Yes, but there is no conscious mind behind selective pressure; it’s like water running downhill.

The Omphalos Hypothesis and it’s bastard love child Last Thursdayism are both absurd. Everyone knows terrestrial erosion was caused neither by the hand of God nor the ravages of time but was designed by Slartibartfast from the planet Magrathea. Especially the fjords, gotta love the fine handywork on the fjords.

True; but now we’re out of the realm of evolution (specifically) and into the question of whether anything at all can happen without a conscious mind behind it.

A proposed and not definitely established function.

Anyway, that still leaves such things as Meckel’s diverticula and congenital nevi to explain. Creationists/“intelligent design” advocates would probably still argue that such useless crap in the human body has a majestic purpose we aren’t aware of yet.

Or, simply, that God is an engineer who is not obsessed with elegant designs and is not above using a kludge now and then.
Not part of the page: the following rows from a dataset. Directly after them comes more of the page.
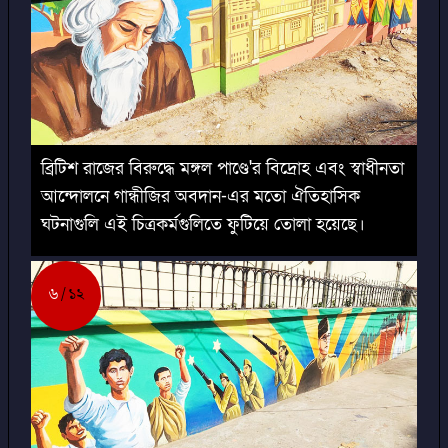
ব্রিটিশ রাজের বিরুদ্ধে মঙ্গল পাণ্ডে'র বিদ্রোহ এবং স্বাধীনতা
আন্দোলনে গান্ধীজির অবদান-এর মতো ঐতিহাসিক
ঘটনাগুলি এই চিত্রকর্মগুলিতে ফুটিয়ে তোলা হয়েছে।
৬
১২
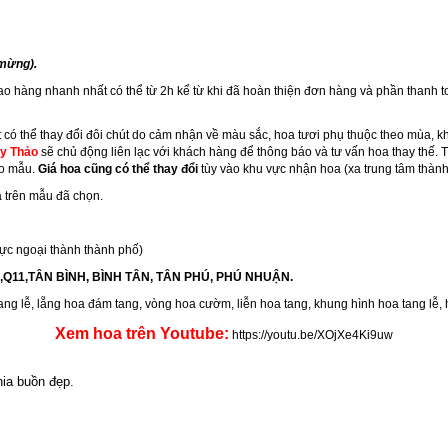
 mừng).
iao hàng nhanh nhất có thể từ 2h kể từ khi đã hoàn thiện đơn hàng và phần thanh t
có thể thay đổi đôi chút do cảm nhận về màu sắc, hoa tươi phụ thuộc theo mùa, k
y Thảo
sẽ chủ động liên lạc với khách hàng để thông báo và tư vấn hoa thay thế.
eo mẫu.
Giá hoa cũng có thể thay đổi
tùy vào khu vực nhận hoa (xa trung tâm thành
 trên mẫu đã chọn.
ực ngoại thành thành phố)
10,Q11,TÂN BÌNH, BÌNH TÂN, TÂN PHÚ, PHÚ NHUẬN.
tang lễ, lẵng hoa đám tang,
vòng hoa cườm
,
liễn hoa tang
,
khung hình hoa tang lễ
,
Xem hoa trên Youtube:
https://youtu.be/XOjXe4Ki9uw
hia buồn đẹp.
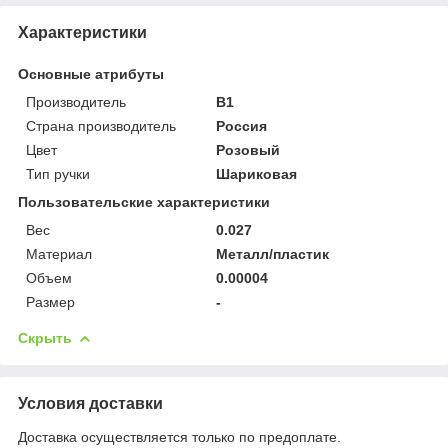
Характеристики
Основные атрибуты
Производитель
B1
Страна производитель
Россия
Цвет
Розовый
Тип ручки
Шариковая
Пользовательские характеристики
Вес
0.027
Материал
Металл/пластик
Объем
0.00004
Размер
-
Скрыть
Условия доставки
Доставка осуществляется только по предоплате.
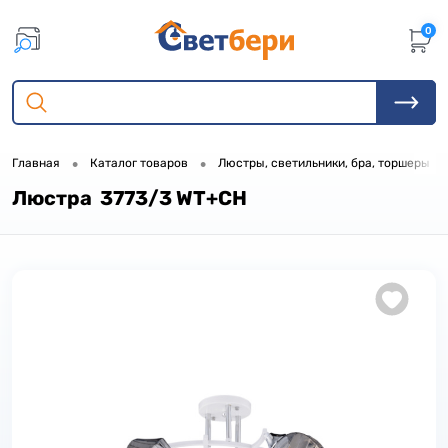
0
•
•
•
Главная
Каталог товаров
Люстры, светильники, бра, торшеры
Люстра 3773/3 WT+CH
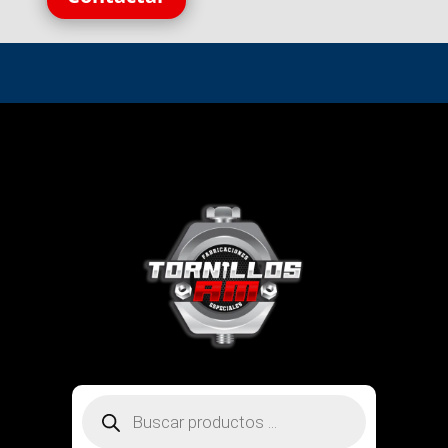
Búsqueda
de
productos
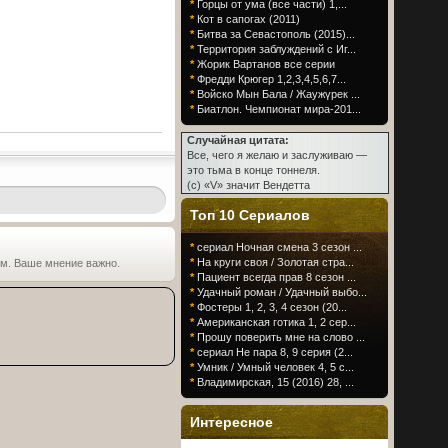
*
Горцы от ума (все части) 1,...
*
Кот в сапогах (2011)
*
Битва за Севастополь (2015)...
*
Территория заблуждений с Иг...
*
Жорик Вартанов все серии
*
Фредди Крюгер 1,2,3,4,5,6,7...
*
Войско Мын Бала / Жаужүрек ...
*
Биатлон. Чемпионат мира-201...
Случайная цитата:
Все, чего я желаю и заслуживаю —
это тьма в конце тоннеля.
(c) «V» значит Вендетта
Топ 10 Сериалов
*
сериал Ночная смена 3 сезон ...
*
На круги своя / Золотая стра...
ьм. Ваше мнение важно.
*
Пациент всегда прав 8 сезон ...
*
Удачный роман / Удачный выбо...
*
Фостеры 1, 2, 3, 4 сезон (20...
*
Американская готика 1, 2 сер...
*
Прошу поверить мне на слово ...
*
сериал Не пара 8, 9 серия (2...
*
Умник / Умный человек 4, 5 с...
*
Владимирская, 15 (2016) 28, ...
Интересное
But why do you think they KNOW that? The illusion of design is compelling, and creationism is a fairly intuitive hypothesis. Even Richard Dawkins said in The Blind Watchmaker that he had more respect for William Paley, author of the watchmaker argument, than for many atheist philosophers who hand-wave the problem of design away. Paley had a naturalist’s eye for the complexity of living things.

Evolution is a counter-intuitive hypothesis. A lot of very smart people have thought about nature and it wasn’t till the 1850’s that anyone stumbled on Evolution through natural selection. Evolution makes sense when you consider the evidence, but there’s a lot of evidence to consider, and a lot of study to do.

Creationists often ask intuitively plausible questions. “How could something like DNA come about by random chance?” “Where are the traditional fossils?” All of these questions are answerable, but the answers require some subtle reasoning.

That the structure and diversity of living things can be explained through natural selection is not an obvious proposition. Many creationists sincerely believe it can’t. They may be mistaken, but they are not dishonest.

ETA: I guess I’m thinking more of ID theorists than YEC’s.

Well said, Larry. And part of the problem with threads like these, whose purpose is to point and laugh at those silly Creationists, is that the word “creationist” means different things to different people. I remember once someone started an “Ask the Creationist” thread here. It turned out that he did not believe in a literal 6-day creation as described in Genesis, but that the world had been created by God, and I forget exactly what sort of creationism he subscribed to, but there was no little confusion over the meaning of the term “creationism.”

Even water running downhill is contingent on the effects of gravity, a phenomenon we have yet to fully comprehend.

Note - I do not contend that gravity is contingent on intelligent control or that our lack of full understanding it either proves or disproves anything. Simply that this falls into the “We just don’t know…yet” category.

urgh. transitional fossils.

As Dawkins so beautifully put it, if you fill the gap with a transitional fossil, the ardent creationist will just argue that there are now twice as many gaps.

I can’t boil it down to a single soundbite, but one tactic I’ve successfully used (ok, I’ve only had opportunity to use it once, but it seemed to work):

First, I ask them to pin down exactly what the status of Scripture is. The usual answer is that it’s divinely inspired writing, but transcribed, translated, etc. by humans. It could also be that it was written under direct dictation from God, or that the first copy was written by God, or a number of other points, but the important point is that there was human intervention at least somewhere in the process (in the widespread publishing, if nothing else).

Then, I ask “Suppose I were to tell you of the existance of a book about which there can be no doubt that it was written directly by none other than God Himself, in His own handwriting, in the original copy”. The response is “I would be very interested in reading that book”, or something along those lines.

“Now, what if that book were written in a language you do not know?”

“I would attempt to learn that language.”

I then explain that the Book is all of Creation, and that I (a scientist) have dedicated my life to learning to read the writing in it.